§ Problem requirements: Please retype the data below exactly, stopping after the line with "RegWriteO <= RegWriteI;" and skipping every picture.

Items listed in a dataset

-=-=-

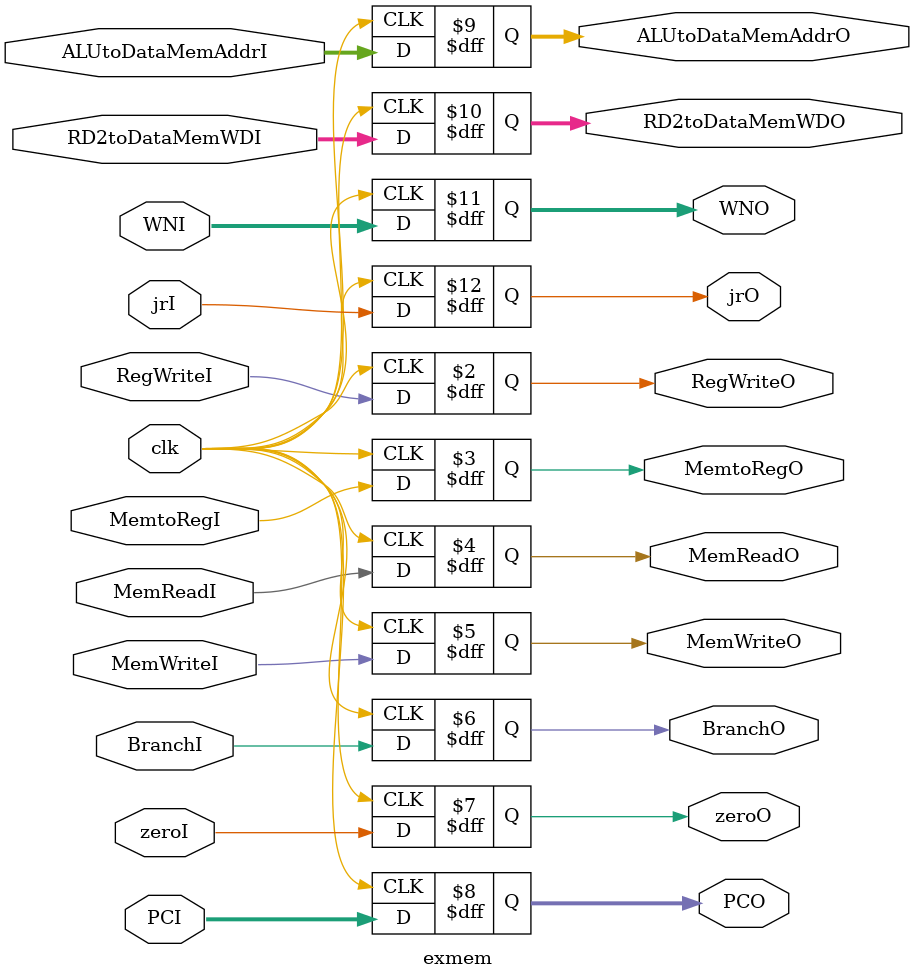
<source format=v>
module exmem( RegWriteO, MemtoRegO, MemReadO, MemWriteO, BranchO, PCO, zeroO, ALUtoDataMemAddrO, RD2toDataMemWDO, WNO, jrO, 
	      RegWriteI, MemtoRegI, MemReadI, MemWriteI, BranchI, PCI, zeroI, ALUtoDataMemAddrI, RD2toDataMemWDI, WNI, jrI, clk );
		  
	output reg RegWriteO, MemtoRegO, MemReadO, MemWriteO, BranchO, zeroO;
	input RegWriteI, MemtoRegI, MemReadI, MemWriteI, BranchI, zeroI, clk;
	output reg [31:0] PCO, ALUtoDataMemAddrO, RD2toDataMemWDO;
	input [31:0] PCI, ALUtoDataMemAddrI, RD2toDataMemWDI;
	output reg [4:0] WNO;
	input [4:0] WNI;
	output reg jrO;
	input jrI;

	always@( posedge clk ) begin
		RegWriteO <= RegWriteI;
		MemtoRegO <= MemtoRegI;
		MemReadO <= MemReadI;
		MemWriteO <= MemWriteI;
		BranchO <= BranchI;
		zeroO <= zeroI;
		PCO <= PCI;
		ALUtoDataMemAddrO <= ALUtoDataMemAddrI;
		RD2toDataMemWDO <= RD2toDataMemWDI;
		WNO <= WNI;
		jrO <= jrI;
	end
endmodule

</source>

-=-=-

§ Exercise response:
<source format=v>
module exmem( RegWriteO, MemtoRegO, MemReadO, MemWriteO, BranchO, PCO, zeroO, ALUtoDataMemAddrO, RD2toDataMemWDO, WNO, jrO, 
	      RegWriteI, MemtoRegI, MemReadI, MemWriteI, BranchI, PCI, zeroI, ALUtoDataMemAddrI, RD2toDataMemWDI, WNI, jrI, clk );
		  
	output reg RegWriteO, MemtoRegO, MemReadO, MemWriteO, BranchO, zeroO;
	input RegWriteI, MemtoRegI, MemReadI, MemWriteI, BranchI, zeroI, clk;
	output reg [31:0] PCO, ALUtoDataMemAddrO, RD2toDataMemWDO;
	input [31:0] PCI, ALUtoDataMemAddrI, RD2toDataMemWDI;
	output reg [4:0] WNO;
	input [4:0] WNI;
	output reg jrO;
	input jrI;

	always@( posedge clk ) begin
		RegWriteO <= RegWriteI;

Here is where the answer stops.